I don't mean to be offensive but in the OP you presented yourself and an RN with some experience. Since then your posts have sounds much more like they were written by a nursing student without a clear idea of what real world nursing is like.
A bit off topic but...our hosp. got rapid response teams after I left. You could call them before an actual CPR code- just if your patient is kinda going south, unstable. What a great idea. That's a good definition of "support." Rather than depending on other RN's on your floor who are just as busy as you are...
There should be no "codes" on a Medical-Surgical floor. If these patients are that critical, they deserve to be on an ICU or Cardiac floor. Gees!
REALLY?!?!?!
Because you have a crystal ball to tell which pts are going to take a bad turn on the floor and place them on the cardiac floor or ICU? Because I have yet to meet anyone with THAT skill.
The "code" I ran on with a nurse from the Cardiac floor was to OUTPATIENT LAB. Was just in for blood draw.
*** First of all people code on tele floors period. They can code even with the very best nursing care. There are many reason for this. Those of us who have been at this for many years have seen them. I have been to quite a few med-surg codes and the person in arrest isn't even a hospital patient but a visitor or employee. Then you have the case where the nurse knows perfectly well the patient's condition is delining and had made the physicians aware but the physician refuses to transfer to ICU. In my hospital I (as rapid response nurse) can transfer to ICU without orders (can get transfer orders from the EICU physician when we get there), but that is not the case in many hospitals.I don't mean to be offensive but in the OP you presented yourself and an RN with some experience. Since then your posts have sounds much more like they were written by a nursing student without a clear idea of what real world nursing is like.
The two example in which you chosen to present, back-up my point very well. The patient was shown to be going south, but no interventions were instituted. The other example didn't have anything to do with the original patient. And, anytime someone begins their statement "I don't mean to be offensive", what follows is usually offensive. No offense taken by the way!
A bit off topic but...our hosp. got rapid response teams after I left. You could call them before an actual CPR code- just if your patient is kinda going south, unstable. What a great idea. That's a good definition of "support." Rather than depending on other RN's on your floor who are just as busy as you are...
This is the idea I am attempting to get across. Thank you!
T These patients are being monitored for a reason, and they deserve the proper care, which includes monitoring. There should be no "codes" on a Medical-Surgical floor. If these patients are that critical, they deserve to be on an ICU or Cardiac floor. Gees!

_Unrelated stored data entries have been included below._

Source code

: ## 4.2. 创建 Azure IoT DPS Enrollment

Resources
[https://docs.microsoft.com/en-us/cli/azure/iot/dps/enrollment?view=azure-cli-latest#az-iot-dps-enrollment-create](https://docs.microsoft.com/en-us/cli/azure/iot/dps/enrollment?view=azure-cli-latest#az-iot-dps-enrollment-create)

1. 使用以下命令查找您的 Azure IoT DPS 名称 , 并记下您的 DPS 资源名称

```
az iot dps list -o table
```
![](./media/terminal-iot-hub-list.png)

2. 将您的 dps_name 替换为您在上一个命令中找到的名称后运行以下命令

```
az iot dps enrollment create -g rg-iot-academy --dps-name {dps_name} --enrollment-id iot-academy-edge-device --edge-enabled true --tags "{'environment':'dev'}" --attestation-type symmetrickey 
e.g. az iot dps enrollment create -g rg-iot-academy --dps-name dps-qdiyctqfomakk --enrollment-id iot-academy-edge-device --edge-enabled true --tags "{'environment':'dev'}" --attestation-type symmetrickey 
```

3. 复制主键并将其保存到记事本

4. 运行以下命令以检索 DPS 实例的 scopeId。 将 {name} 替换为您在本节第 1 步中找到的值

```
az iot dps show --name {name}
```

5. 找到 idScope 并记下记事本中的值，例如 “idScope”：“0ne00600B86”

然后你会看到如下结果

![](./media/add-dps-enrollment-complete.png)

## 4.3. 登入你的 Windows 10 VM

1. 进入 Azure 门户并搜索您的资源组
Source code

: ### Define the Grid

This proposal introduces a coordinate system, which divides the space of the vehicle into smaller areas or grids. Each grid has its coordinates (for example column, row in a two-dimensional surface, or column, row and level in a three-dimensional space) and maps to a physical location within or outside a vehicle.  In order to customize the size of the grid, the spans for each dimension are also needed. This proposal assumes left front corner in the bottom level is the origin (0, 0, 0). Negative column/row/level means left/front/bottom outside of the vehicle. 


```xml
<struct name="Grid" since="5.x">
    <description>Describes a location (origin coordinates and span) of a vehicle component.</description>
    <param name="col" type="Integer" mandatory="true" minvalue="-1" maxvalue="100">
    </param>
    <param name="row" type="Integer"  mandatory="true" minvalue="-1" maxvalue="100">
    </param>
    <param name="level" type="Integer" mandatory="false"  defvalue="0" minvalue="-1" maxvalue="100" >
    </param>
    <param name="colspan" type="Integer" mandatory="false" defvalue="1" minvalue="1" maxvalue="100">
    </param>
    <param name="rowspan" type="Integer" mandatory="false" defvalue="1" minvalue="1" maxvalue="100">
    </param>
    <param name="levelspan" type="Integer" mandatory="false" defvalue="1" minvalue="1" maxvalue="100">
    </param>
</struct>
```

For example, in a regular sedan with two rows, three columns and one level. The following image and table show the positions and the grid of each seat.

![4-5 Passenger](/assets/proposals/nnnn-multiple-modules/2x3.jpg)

I'm not sure I understand this point. I work in a nursing home and we have codes. Some patients want the whole nine yards, it doesn't matter what environment they're in.
It's the nature of the job. I think you are passing up a good opportunity but at this point I can see that the job should go to someone with a better attitude and outlook.
hope3456, ASN, RN
1,263 Posts
I'd be interested to know if this was in a rural area? You say they have narrative charting - just wondering. what part of the u.s.? At least you got an interview - more than what some new grads get. Good luck in finding something better.